▶ _Vorliegender Auszug_
....
Bundesgerichtshof:
Beschluss vom 9. Dezember 2008
Aktenzeichen: NotZ 53/07
(BGH: Beschluss v. 09.12.2008, Az.: NotZ 53/07)
Tenor
Die sofortige Beschwerde der Antragstellerin gegen den Beschluss des Senats für Notarsachen des Oberlandesgerichts Stuttgart vom 16. Februar 2007 - Not 65/06 (F) - wird zurückgewiesen.
Die Antragstellerin hat die Kosten des Beschwerdeverfahrens einschließlich der außergerichtlichen Kosten des Antragsgegners und der weiteren Beteiligten zu tragen.
Der Geschäftswert für das Beschwerdeverfahren wird auf 50.000 € festgesetzt.
Gründe
I.
Der Antragsgegner schrieb am 2. November 2005 auf seiner Internetseite 25 Notarstellen - erstmalig zur hauptberuflichen Amtsausübung - an 15 Amtssitzen im badischen Rechtsgebiet, unter anderem drei in F. , aus. Die Antragstellerin bewarb sich auf eine dieser Stellen und auf eine weitere.
Die Antragstellerin wurde am 31. August 1992 zur Richterin auf Probe in Niedersachsen ernannt. Nach ihrem Wechsel in den badenwürttembergischen Landesdienst wurde sie am 2. Februar 1998 als Notarvertreterin an das Notariat F. und später an das Notariat W. abgeordnet. Dort wurde sie am 2. Oktober 2000 zur Justizrätin ernannt. Seit dem 15. Juli 2003 war sie mit der Wahrnehmung der Aufgaben des Dienstvorstandes dieses Notariats beauftragt, bevor sie am 1. März 2004 zur Oberjustizrätin befördert wurde.
Auf die ausgeschriebenen 25 Notarstellen gingen innerhalb der Bewerbungsfrist, die am 30. November 2005 endete, von 102 Interessenten insgesamt 655 Bewerbungen ein. Mit Rücksicht auf die unterschiedlichen Qualifizierungen der verschiedenen Bewerbergruppen vor allem im notarspezifischen Bereich entschied sich der Antragsgegner gegen die vorherige Aufstellung eines abstrakten Bewertungs- und Auswahlschemas, etwa in Form eines Punktesystems, und stattdessen für eine alle Bewerber vergleichende individuelle Eignungsprognose. Dazu brachte er in einem ersten Schritt das gesamte Bewerberfeld unabhängig von einem bestimmten Amtssitz in eine Reihenfolge unter Auswertung der für jeden Bewerber erstellten Einzelprofile, in die insbesondere folgende Kriterien einflossen:
- Ergebnisse der beiden juristischen Staatsprüfungen insbesondere das Resultat der die juristische Ausbildung abschließenden Staatsprüfung,
- Beurteilungen im Rahmen der notariellen Tätigkeit,
- Umfang der berufspraktischen Erfahrung,
- quantitative Arbeitsergebnisse,
- notarspezifische Qualifikationsmerkmale (Fortbildungs-, Vortrags-, Dozenten- oder Veröffentlichungsaktivitäten, notarspezifische Promotionen),
- Verdienste im Rahmen des beruflichen Werdegangs als Notar im Landesdienst einschließlich des Erreichens von Beförderungsstufen sowie etwaiger Zusatzqualifikationen.
....
(Gespeicherte Daten)
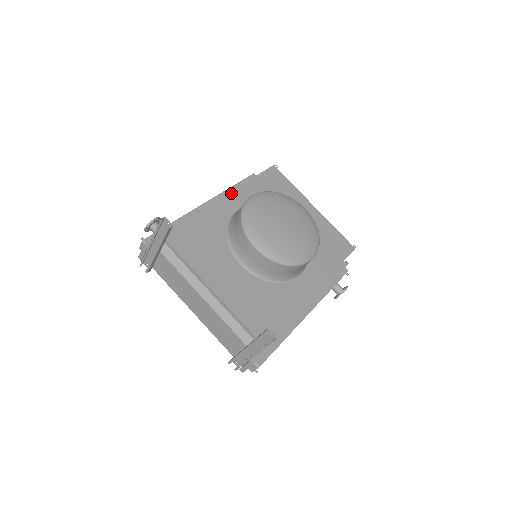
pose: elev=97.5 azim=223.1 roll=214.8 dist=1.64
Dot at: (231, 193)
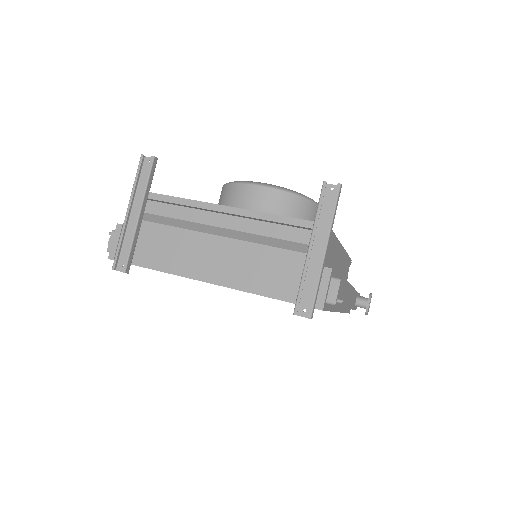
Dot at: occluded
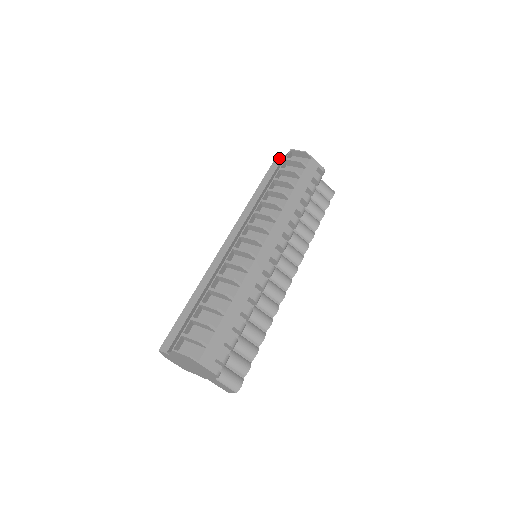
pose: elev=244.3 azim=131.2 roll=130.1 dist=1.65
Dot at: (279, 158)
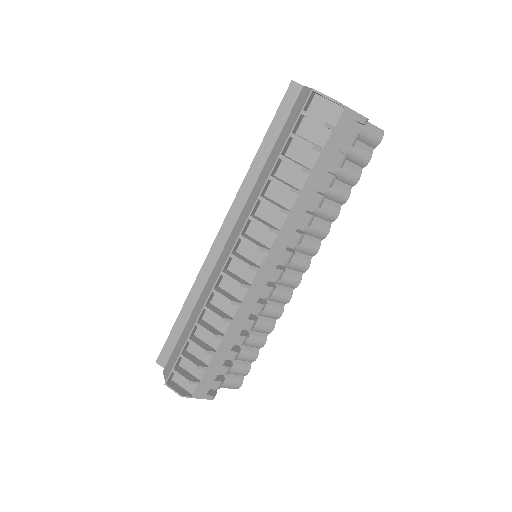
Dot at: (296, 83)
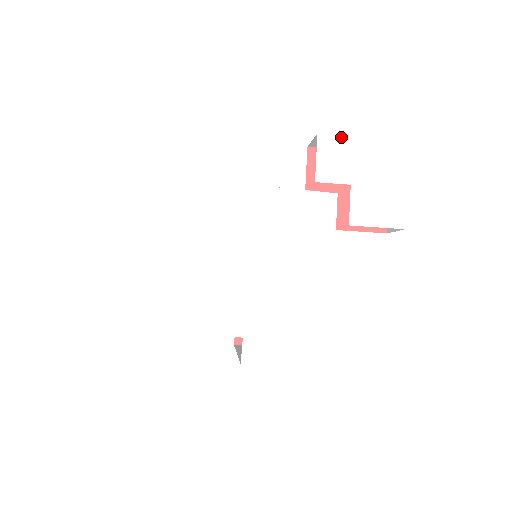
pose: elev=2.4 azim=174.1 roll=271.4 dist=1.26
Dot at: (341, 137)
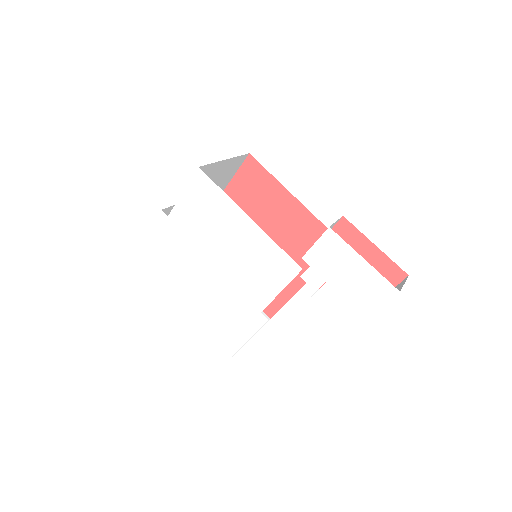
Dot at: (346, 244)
....
▶ _Bitte bearbeiten_
a: Beantworte anhand des Auszugs:
(i) Auf welchen Betrag wird der Geschäftswert für das Beschwerdeverfahren festgesetzt?
(ii) An welchem Tag endete die Bewerbungsfrist?
(iii) Wann wurde die Antragstellerin zur Oberjustizrätin befördert?
b: Gib den Absatz des Auszugs, der mit „Die Antragstellerin wurde am 31. August 1992“ beginnt, als knappe Liste wieder.

▶ _Lösungen je Aufgabe_
a:
(i) Auf 50.000 €.
(ii) Am 30. November 2005.
(iii) Am 1. März 2004.

b:
- 31. August 1992: Ernennung zur Richterin auf Probe in Niedersachsen
- 2. Februar 1998: nach dem Wechsel in den baden-württembergischen Landesdienst Abordnung als Notarvertreterin an das Notariat F., später an das Notariat W.
- 2. Oktober 2000: Ernennung zur Justizrätin am Notariat W.
- ab 15. Juli 2003: Beauftragung mit den Aufgaben des Dienstvorstandes dieses Notariats
- 1. März 2004: Beförderung zur Oberjustizrätin